For this exercise, please find the lines in the entries that include the word "Denomination" and copy them.

Entries supplied
<<<<

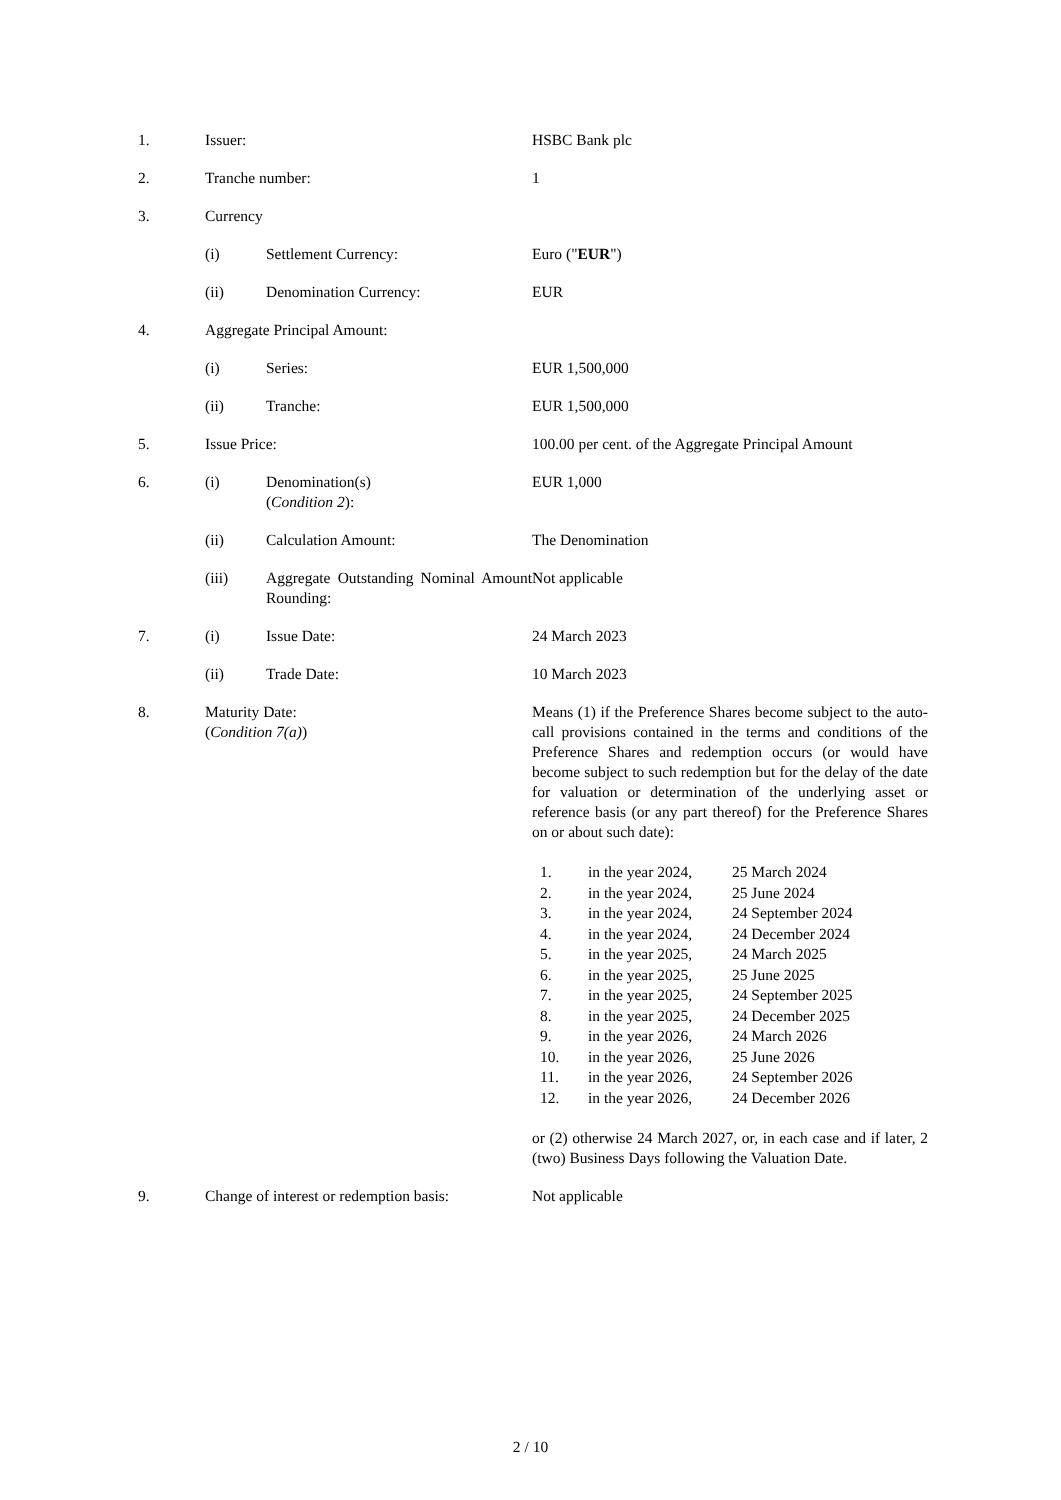| 1. | Issuer: | | HSBC Bank plc |
| 2. | Tranche number: | | 1 |
| 3. | Currency | | |
| | (i) | Settlement Currency: | Euro (" EUR ") |
| | (ii) | Denomination Currency: | EUR |
| 4. | Aggregate Principal Amount: | | |
| | (i) | Series: | EUR 1,500,000 |
| | (ii) | Tranche: | EUR 1,500,000 |
| 5. | Issue Price: | | 100.00 per cent. of the Aggregate Principal Amount |
| 6. | (i) | Denomination(s) ( Condition 2 ): | EUR 1,000 |
| | (ii) | Calculation Amount: | The Denomination |
| | (iii) | Aggregate Outstanding Nominal Amount Rounding: | Not applicable |
| 7. | (i) | Issue Date: | 24 March 2023 |
| | (ii) | Trade Date: | 10 March 2023 |
| 8. | Maturity Date: ( Condition 7(a) ) | | Means (1) if the Preference Shares become subject to the auto-call provisions contained in the terms and conditions of the Preference Shares and redemption occurs (or would have become subject to such redemption but for the delay of the date for valuation or determination of the underlying asset or reference basis (or any part thereof) for the Preference Shares on or about such date): / 1. / in the year 2024, / 25 March 2024 / / 2. / in the year 2024, / 25 June 2024 / / 3. / in the year 2024, / 24 September 2024 / / 4. / in the year 2024, / 24 December 2024 / / 5. / in the year 2025, / 24 March 2025 / / 6. / in the year 2025, / 25 June 2025 / / 7. / in the year 2025, / 24 September 2025 / / 8. / in the year 2025, / 24 December 2025 / / 9. / in the year 2026, / 24 March 2026 / / 10. / in the year 2026, / 25 June 2026 / / 11. / in the year 2026, / 24 September 2026 / / 12. / in the year 2026, / 24 December 2026 / or (2) otherwise 24 March 2027, or, in each case and if later, 2 (two) Business Days following the Valuation Date. |
| 9. | Change of interest or redemption basis: | | Not applicable |
2 / 10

>>>>

Answer to this problem
| | (ii) | Denomination Currency: | EUR |
| 6. | (i) | Denomination(s) ( Condition 2 ): | EUR 1,000 |
| | (ii) | Calculation Amount: | The Denomination |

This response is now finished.